Обстоятельство это ставило в крайне затруднительное положение мягкосердечную и умную Элоди. Ее ничуть не пугала мысль соединиться тайными узами со своим возлюбленным, призвав творца природы в качестве единственного свидетеля их взаимной верности. Она, со своими взглядами на жизнь, не находила ничего предосудительного в таком союзе, вполне осуществимом при той свободе, которой она пользовалась: с честным и добродетельным Эваристом он был бы вполне прочен; но Гамлен с трудом добывал себе средства к существованию и должен был еще содержать старуху-мать: при такой бедности в сердце у него, по-видимому, не оставалось места для любви, даже самой простой. К тому же Эварист еще не объяснился ей, ни словом не обмолвился о своих намерениях. Гражданка Блез, однако, надеялась, что ей скоро удастся вызвать его на признание.
— Гражданин Эварист, — сказала Элоди, разом прервав ход своих мыслей и работу, — этот шарф придется мне по вкусу только в том случае, если он придется по вкусу и вам. Нарисуйте мне, прошу вас, узор. А пока я, как Пенелопа, распорю то, что сделала без вас.
— Хорошо, гражданка, — ответил он с мрачным одушевлением. — Я нарисую вам меч Гармодия: шпагу, перевитую гирляндой.
Достав карандаш, он принялся набрасывать орнамент из мечей и цветов, в строгом, суровом стиле, который он так любил. И в то же время он излагал свои взгляды на искусство.

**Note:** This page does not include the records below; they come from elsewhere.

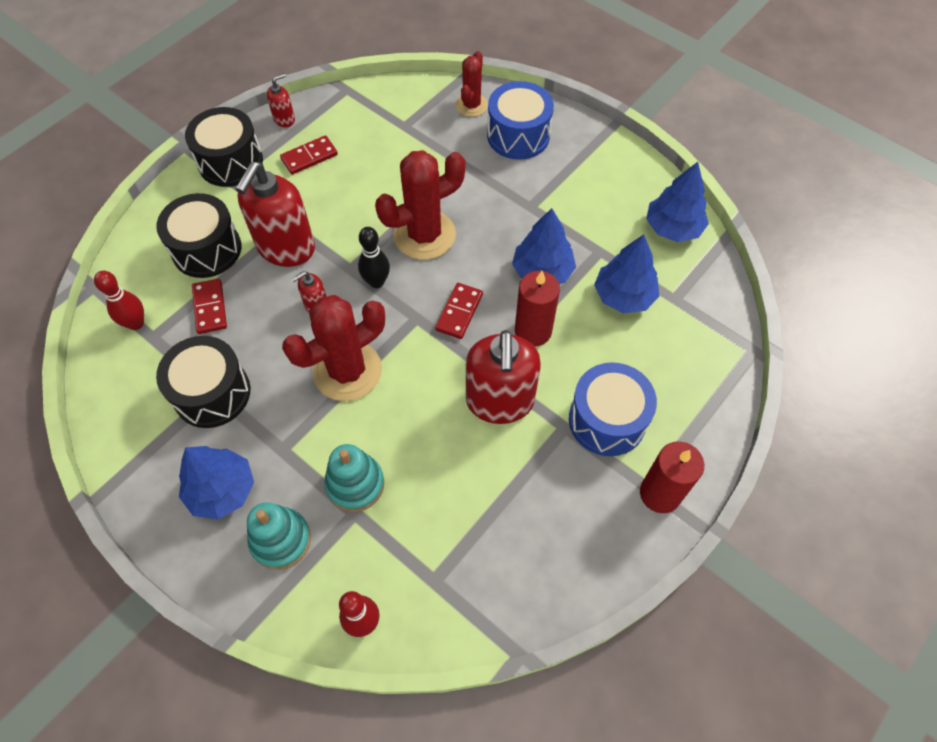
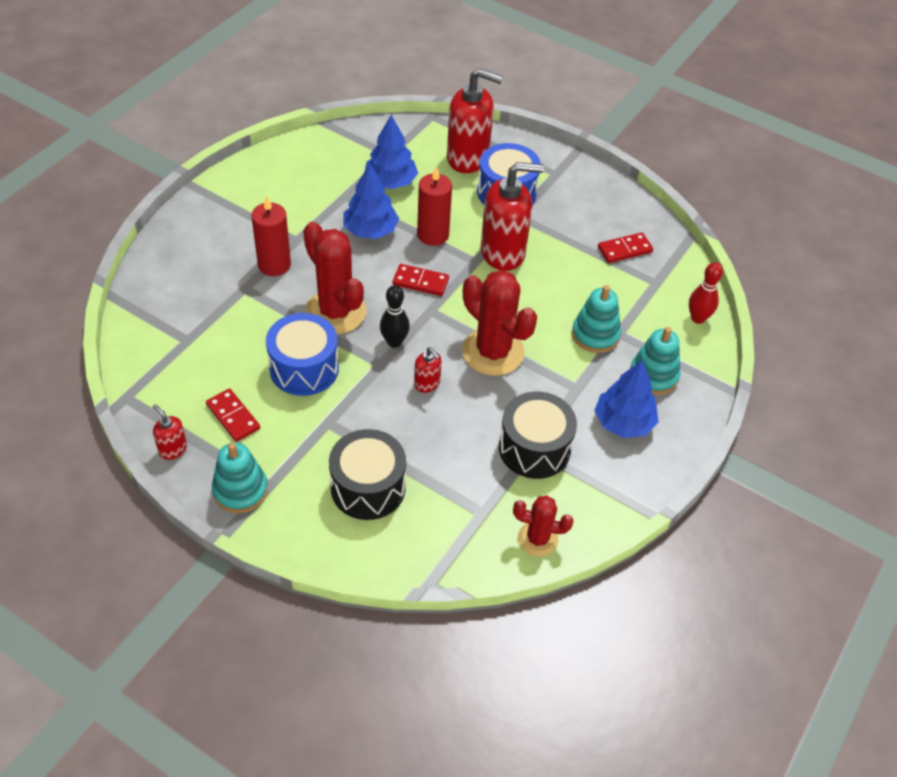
camera: 100 degrees left, 10 degrees down
red bowling pin [94,271,144,330] -> none
black drum [185,107,263,187] -> turquoise stacking toy [212,442,268,513]
red domino [192,279,227,334] -> red domino moved to [598,232,653,263]
red soap dispenser [236,162,315,267] -> red soap dispenser moved to [447,68,503,173]
red cactus [455,51,488,117] -> red cactus moved to [513,495,574,557]
blue drum [487,81,554,160] -> blue drum moved to [266,313,339,396]
red candle [640,441,704,513] -> red candle moved to [251,196,291,276]
blue tree [646,162,709,242] -> none

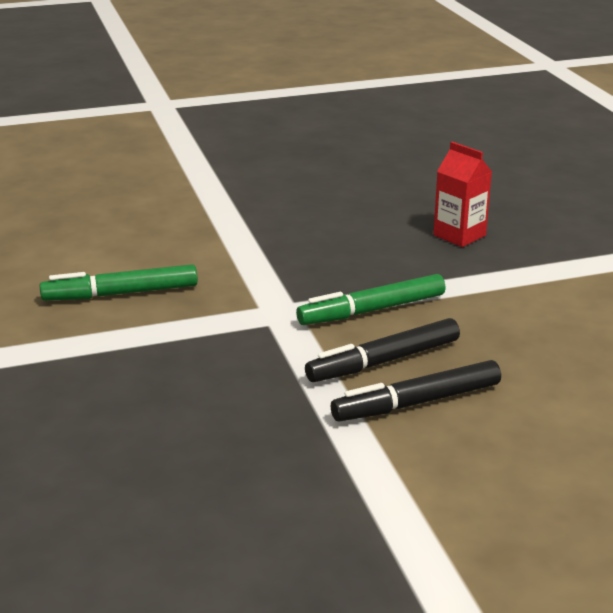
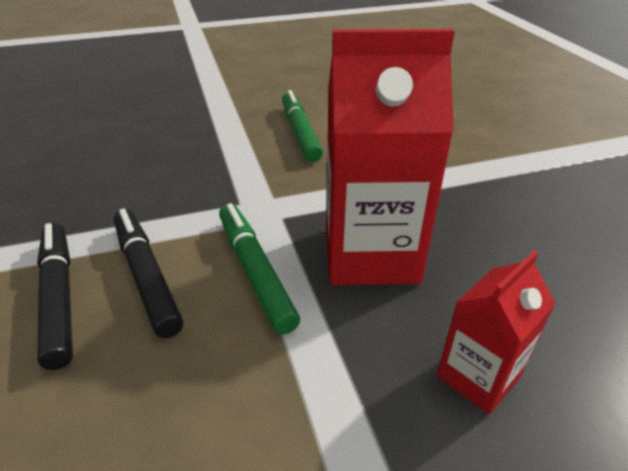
camera: 90 degrees right, 10 degrees up
none -> red carton [326,29,455,285]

— Духовно переродившиеся французы, — говорил он, — должны отказаться от рабского наследия: от дурного вкуса, дурной формы, дурного рисунка. Ватто, Буше, Фрагонар работали на тиранов и на рабов. В их произведениях нет чувства подлинного стиля, чистоты линий, нет ни естественности, ни правды. Маски, куклы, тряпки, кривлянье! Потомство с презрением отнесется к их легкомысленной мазне. Через сто лет картины Ватто, всеми забытые, истлеют на чердаках, в 1893 году ученики художественных школ покроют своими набросками полотна Буше. Давид указал нам новые пути: он приближается к искусству древности, но он еще недостаточно прост, недостаточно велик, недостаточно строг. Нашим живописцам надо еще многому учиться на фресках Геркуланума, па римских барельефах, на этрусских вазах.
Он долго ещё говорил об античной красоте, затем возвратился к Фрагонару, которого ненавидел всей душой.
— Вы его знаете, гражданка? Элоди утвердительно кивнула головой.